Salad has come to represent healthy eating for many people – for better or worse. If you aren’t a natural salad eater, you may understandably view the green option as an undesirable alternative to your favourite foods, but finding out a little more about why salad is so vital for a healthy diet could help turn your opinion around.
Experts agree that substituting unhealthy options for salads is one of the quickest and easiest ways people can make big changes to their diets. You’ve probably heard that you should eat your ‘five a day’ of fruit and vegetables, and even a regular-sized salad can tick off two or more of these in one simple sitting.
Eating salad regularly can increase levels of antioxidants in your blood, including vitamin C and E, and you can boost your vital system even further if your salad contains raw vegetables, such as carrot. There have also been many studies demonstrating a clear link between consumption of fruit and vegetables and reduced risks of diseases such as cancer.
Unlike some healthy eating options, salads aren’t inconvenient or expensive either, and can now be found almost anywhere – even in fast food restaurants like McDonalds. All good restaurants will feature salads on their menus, and they are usually included as a standard accompaniment to many meals too, so there’s no excuse for not being able to find a healthy option next time you eat out.

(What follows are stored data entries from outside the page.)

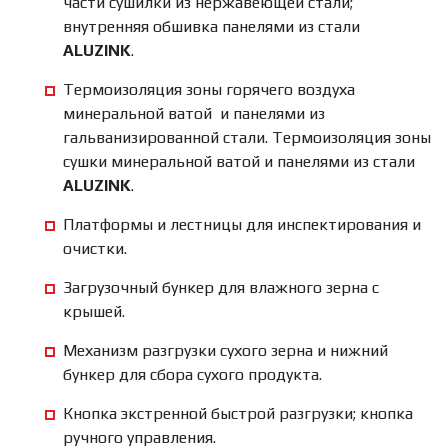
части сушилки из нержавеющей стали;
внутренняя обшивка панелями из стали
ALUZINK
.
Термоизоляция зоны горячего воздуха
минеральной ватой и панелями из
гальванизированной стали. Термоизоляция зоны
сушки минеральной ватой и панелями из стали
ALUZINK
.
Платформы и лестницы для инспектирования и
очистки.
Загрузочный бункер для влажного зерна с
крышей.
Механизм разгрузки сухого зерна и нижний
бункер для сбора сухого продукта.
Кнопка экстренной быстрой разгрузки; кнопка
ручного управления.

Salads are also very easy to prepare at home, simply by following salad recipes. A good green salad can take less than five minutes to prepare, even when it includes ingredients such as carrots and other vegetables. You can also make salads for different occasions – either as the precursor to a meal, or as the main component of a meal itself, when you experiment with adding meat and dressings.
Many people often wonder just how much salad is enough for a balanced meal, but this can be easily worked out if you use a calorie calculator to measure your personal intake. A large salad will usually be around 500 calories, but you can raise this by adding more protein such as chicken or fish, or lower it by making a smaller side salad of 300 to 400 calories. Just because there’s a lot of green on your plate doesn’t mean you’ll be eating too much, as green vegetables are very low in calories.